# [Problem to work on]
Arrange every line of the records below as a Markdown table with the columns "Row" and "Line", numbering the rows in order. Leave out blank lines and the pictures.

# [Data excerpts]
• • • •
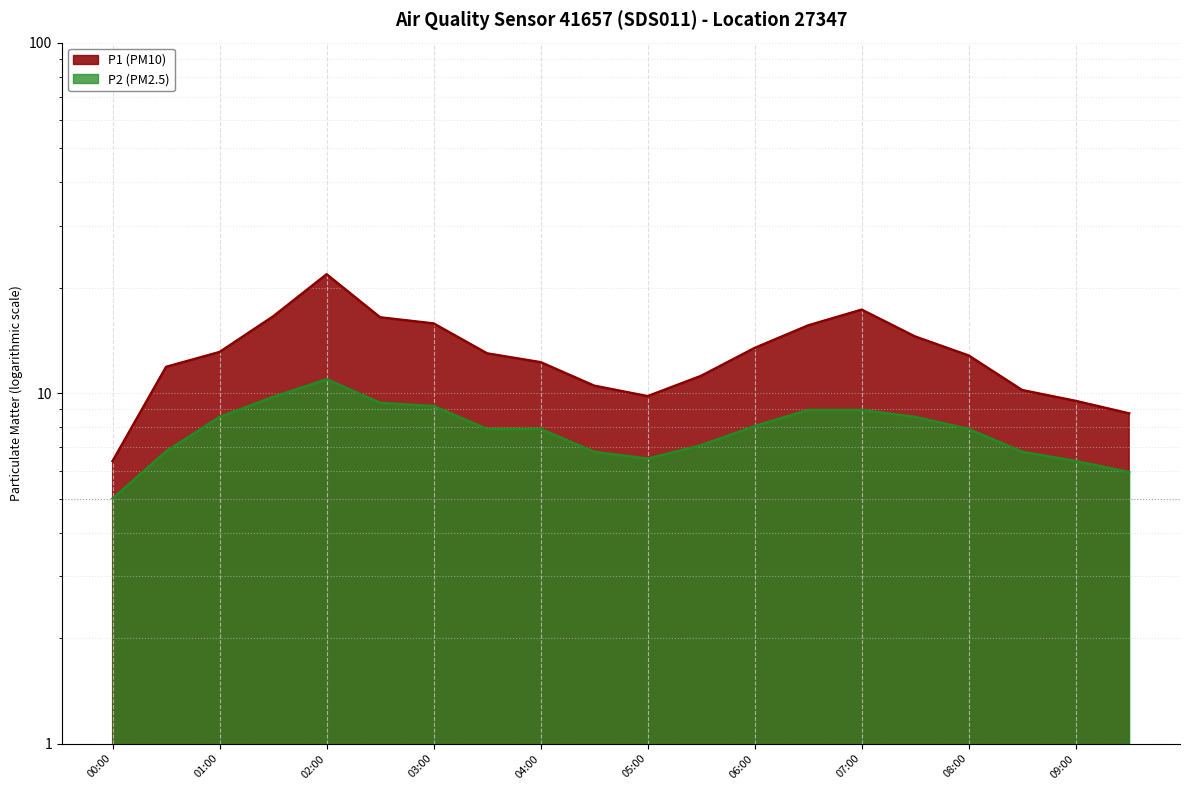

What is the label of the 3rd point from the right?

08:30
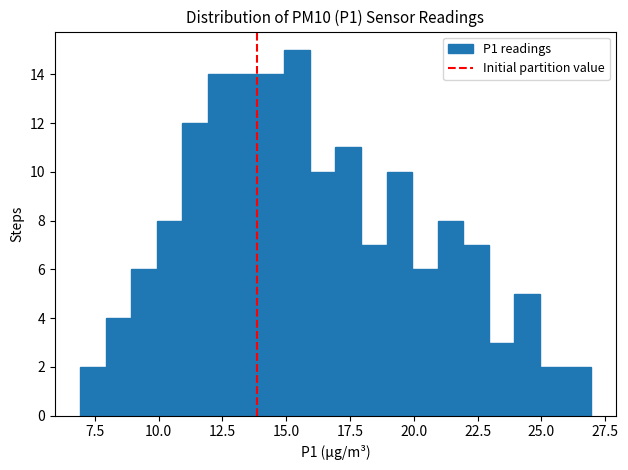

Read against the x-axis, roughly where is the centre of the tallest bar?

15.5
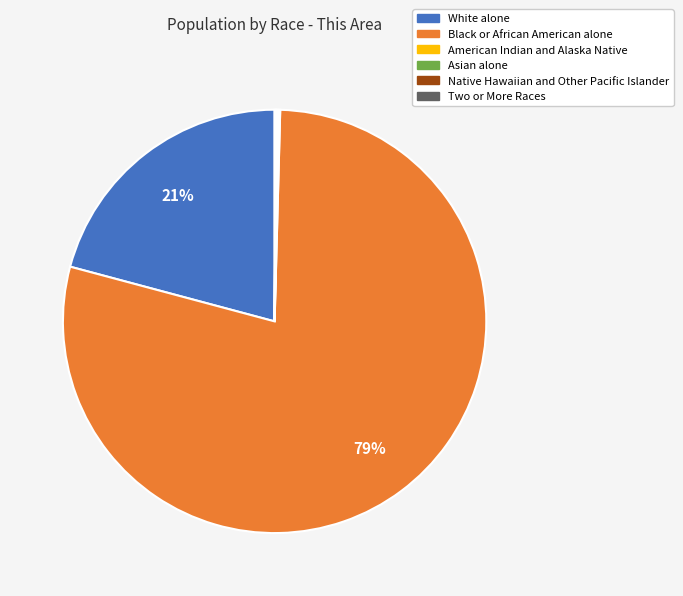

The White alone slice represents 21% of the pie. True or false?

True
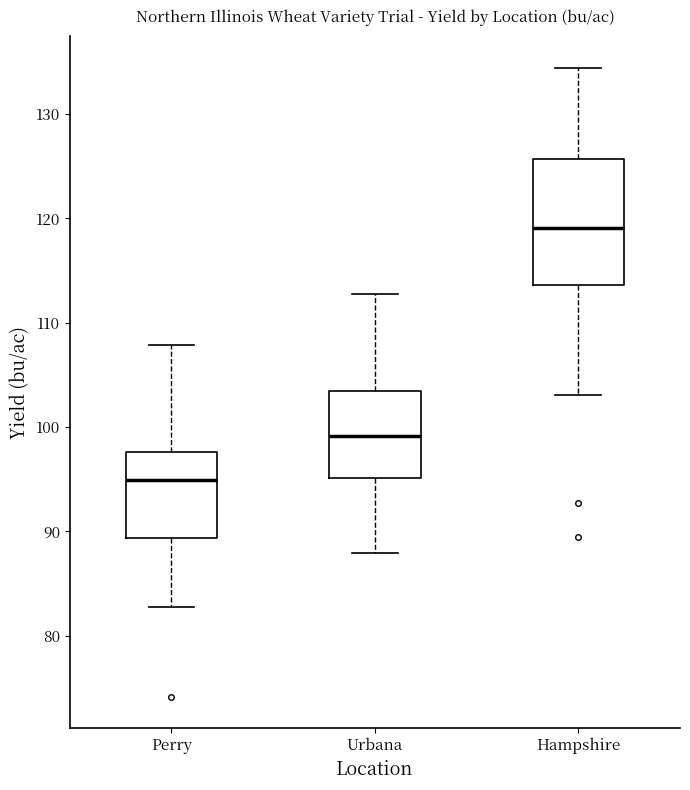

Which box's median line is the highest?

Hampshire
• • • •
# [Answer for this exercise]
| Row | Line |
|---|---|
| 1 | What is the label of the 3rd point from the right? |
| 2 | 08:30 |
| 3 | Read against the x-axis, roughly where is the centre of the tallest bar? |
| 4 | 15.5 |
| 5 | The White alone slice represents 21% of the pie. True or false? |
| 6 | True |
| 7 | Which box's median line is the highest? |
| 8 | Hampshire |